New Idaho ski resort scrambles for opening
DONNELLY, Idaho – Earthmoving vehicles rumbled through Tamarack Resort’s parking lot just hours before the planned opening of the new Idaho ski resort and real-estate development today.
On Monday, workers were scrambling to complete a fine-dining restaurant, cafeteria and sports store – all in temporary domes.
Flooring was being laid and signs erected.

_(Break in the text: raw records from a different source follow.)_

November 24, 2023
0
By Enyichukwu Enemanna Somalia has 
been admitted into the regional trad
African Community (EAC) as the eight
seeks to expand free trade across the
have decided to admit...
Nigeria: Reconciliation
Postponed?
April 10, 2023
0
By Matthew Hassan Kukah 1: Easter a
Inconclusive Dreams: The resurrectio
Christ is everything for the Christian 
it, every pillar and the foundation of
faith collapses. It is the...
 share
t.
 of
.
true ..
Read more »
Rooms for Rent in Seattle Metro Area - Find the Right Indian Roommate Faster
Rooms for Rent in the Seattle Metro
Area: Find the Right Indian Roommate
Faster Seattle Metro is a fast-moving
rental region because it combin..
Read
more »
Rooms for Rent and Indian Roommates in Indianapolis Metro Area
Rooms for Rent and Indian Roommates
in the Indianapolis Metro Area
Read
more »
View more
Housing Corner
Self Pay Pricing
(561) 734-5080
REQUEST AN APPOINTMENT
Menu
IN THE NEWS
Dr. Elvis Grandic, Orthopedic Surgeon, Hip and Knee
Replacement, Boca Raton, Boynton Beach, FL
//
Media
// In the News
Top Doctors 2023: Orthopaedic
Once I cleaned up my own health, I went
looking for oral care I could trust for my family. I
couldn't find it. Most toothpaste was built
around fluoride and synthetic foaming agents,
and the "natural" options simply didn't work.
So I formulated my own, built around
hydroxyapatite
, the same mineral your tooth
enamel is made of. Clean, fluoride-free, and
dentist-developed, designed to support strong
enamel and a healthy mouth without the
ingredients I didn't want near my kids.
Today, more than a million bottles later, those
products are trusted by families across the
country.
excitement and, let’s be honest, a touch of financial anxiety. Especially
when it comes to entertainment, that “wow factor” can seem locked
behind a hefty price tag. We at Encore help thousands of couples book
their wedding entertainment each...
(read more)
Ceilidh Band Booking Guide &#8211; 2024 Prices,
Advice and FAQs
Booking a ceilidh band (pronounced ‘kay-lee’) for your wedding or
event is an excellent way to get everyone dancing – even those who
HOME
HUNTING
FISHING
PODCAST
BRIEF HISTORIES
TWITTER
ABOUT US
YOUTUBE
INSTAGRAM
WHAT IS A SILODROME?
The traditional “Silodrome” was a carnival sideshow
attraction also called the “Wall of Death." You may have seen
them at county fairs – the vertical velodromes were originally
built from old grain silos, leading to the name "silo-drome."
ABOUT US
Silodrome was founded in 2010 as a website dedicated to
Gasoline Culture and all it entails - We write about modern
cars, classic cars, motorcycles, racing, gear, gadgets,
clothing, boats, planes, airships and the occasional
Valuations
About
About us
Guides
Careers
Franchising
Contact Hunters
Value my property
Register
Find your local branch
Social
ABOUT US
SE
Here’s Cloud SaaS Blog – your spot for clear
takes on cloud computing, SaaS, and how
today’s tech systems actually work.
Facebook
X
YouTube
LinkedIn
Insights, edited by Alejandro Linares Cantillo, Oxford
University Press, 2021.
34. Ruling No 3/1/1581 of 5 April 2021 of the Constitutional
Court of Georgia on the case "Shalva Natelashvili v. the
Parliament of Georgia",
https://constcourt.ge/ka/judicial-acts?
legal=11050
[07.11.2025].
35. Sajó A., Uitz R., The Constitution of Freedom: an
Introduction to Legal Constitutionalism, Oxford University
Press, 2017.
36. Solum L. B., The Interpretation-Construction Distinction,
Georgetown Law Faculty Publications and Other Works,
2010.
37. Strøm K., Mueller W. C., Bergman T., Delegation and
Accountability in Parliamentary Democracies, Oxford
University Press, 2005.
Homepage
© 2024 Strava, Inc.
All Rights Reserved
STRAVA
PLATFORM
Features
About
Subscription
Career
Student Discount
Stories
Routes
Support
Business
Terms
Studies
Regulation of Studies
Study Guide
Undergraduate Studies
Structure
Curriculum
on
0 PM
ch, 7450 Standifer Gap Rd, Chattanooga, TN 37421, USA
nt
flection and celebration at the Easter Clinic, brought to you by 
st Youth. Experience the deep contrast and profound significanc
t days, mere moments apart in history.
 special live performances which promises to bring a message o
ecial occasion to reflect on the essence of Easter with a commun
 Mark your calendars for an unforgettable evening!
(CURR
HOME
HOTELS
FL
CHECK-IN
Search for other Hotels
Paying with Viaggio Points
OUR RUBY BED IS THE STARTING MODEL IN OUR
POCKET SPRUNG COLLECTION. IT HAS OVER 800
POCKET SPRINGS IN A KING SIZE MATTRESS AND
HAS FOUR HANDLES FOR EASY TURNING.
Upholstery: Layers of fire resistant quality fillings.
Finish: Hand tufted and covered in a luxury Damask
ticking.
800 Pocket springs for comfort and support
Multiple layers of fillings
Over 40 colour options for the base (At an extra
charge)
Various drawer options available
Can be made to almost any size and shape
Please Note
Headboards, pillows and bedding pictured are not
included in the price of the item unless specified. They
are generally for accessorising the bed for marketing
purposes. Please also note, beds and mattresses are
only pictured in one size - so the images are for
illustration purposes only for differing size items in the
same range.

Cable on the Discovery lift was still being spliced.
Tamarack officials were also biting their nails over a scant 6 inches of snow covering the base of West Mountain, where the resort is located about 90 miles north of Boise.
This down-to-the-wire flurry of activity at Tamarack underscores the colossal undertaking of transforming an Idaho mountainside within just a few years into a place that people from New York, New Jersey and California would pay thousands to fly to for a week of winter fun.
“In a resort, you’re never quite done with everything,” says Jim Spenst, Tamarack’s head of operations and the surprisingly calm eye of its pre-opening hurricane, which included the sounds of hammering on half-completed chalets and hanging more than 50 80-pound lantern-style lights.
There have been few ski areas built in the U.S. in the last quarter century.
Utah’s Deer Valley was finished in 1981 and the Yellowstone Club, an expensive skiing country club in Montana, opened four years ago.
French real-estate investor Jean-Pierre Boespflug said in an interview that his group has pumped $200 million into Tamarack – a seventh of what he plans to spend here over the next 15 years.